# 2 pole 20 amp breaker question



## Kenny101 (Apr 10, 2011)

Dose that compine and equal 40 amps? 

I added a 240 volt plug for a welder. The welder was a 20 amp 230 volt.

I used a 2 pole 20 amp breaker. Did i put 40 amps on the welder and fry it. the welder isnt working but has not been used in over a year it my have a problem.

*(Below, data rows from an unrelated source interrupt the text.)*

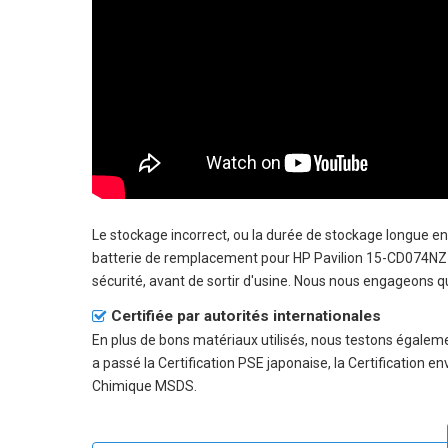
Le stockage incorrect, ou la durée de stockage longue 
batterie de remplacement pour HP Pavilion 15-CD074NZ au 
sécurité, avant de sortir d'usine. Nous nous engageons que
Certifiée par autorités internationales
En plus de bons matériaux utilisés, nous testons égalem
a passé la Certification PSE japonaise, la Certification e
Chimique MSDS.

I ran 10 gauge wire. 2 hots and a neutral. I have power.


----------



## vsheetz (Sep 28, 2008)

Not 40a, still just 20a. What kind of welder - what is the maker and model of the welder, is 20a enough? While it should ok at a lower amp settings on the welder, maybe not on higher settings. But it should still turn on - does not draw large power till you strike an arc. #10 wire you can use a 30a breaker. That's what I have my Millermatic 180 MIG running on. You have power you commented - 240v across the two hots, and 120v each hot to nuetral?


----------



## Kenny101 (Apr 10, 2011)

Thanks... Ya i have 120 at each hot. It must be the welder. Its just a small lincoln electric. Its my buddies. we both assumed it was the welder im just double checking.


----------



## Ron6519 (Mar 28, 2007)

Kenny101 said:


> Dose that compine and equal 40 amps?
> 
> I added a 240 volt plug for a welder. The welder was a 20 amp 230 volt.
> 
> ...


It's probably the wiring that's the issue.  The amperage size of the breaker is not what goes into the elecrical device, it's the cap at which the breaker shuts off if the current exceeds the breaker.
When you wire a breaker for a device, you see what amperage the device calls for and install that size breaker. A 10 guage wire would call for a 30 amp breaker, but that doesn't mean the welder can run on that amperage.
The plate on the welder, or the manual or the manufacturers web site will tell you the amperage requirements.
Unlikely a long layoff caused the welders problem. It's usually operator error.


----------



## joed (Mar 13, 2005)

You have 120 at each hot but what do you have hot to hot. You should have 240 volts. It is possible in some panels to install the breaker so that you don't get 240 but still get 120 on each hot.
Also you need to use a full size 240 volt breaker and not a mini or tandem breaker.


----------



## Ron6519 (Mar 28, 2007)

Take a picture of the breaker and post it.


----------



## Kenny101 (Apr 10, 2011)

I was using the wrong breaker.. I was using a 20 amp tandum breaker.I replaced it with two 20 amps.

Thanks for the help.


----------



## jbfan (Jul 1, 2004)

Kenny101 said:


> I was using the wrong breaker.. I was using a 20 amp tandum breaker.I replaced it with two 20 amps.
> 
> Thanks for the help.


A 240 volt circuit requires a 2 pole breaker, or a handle tie.
2 20 amp breakers are not code compliant.


----------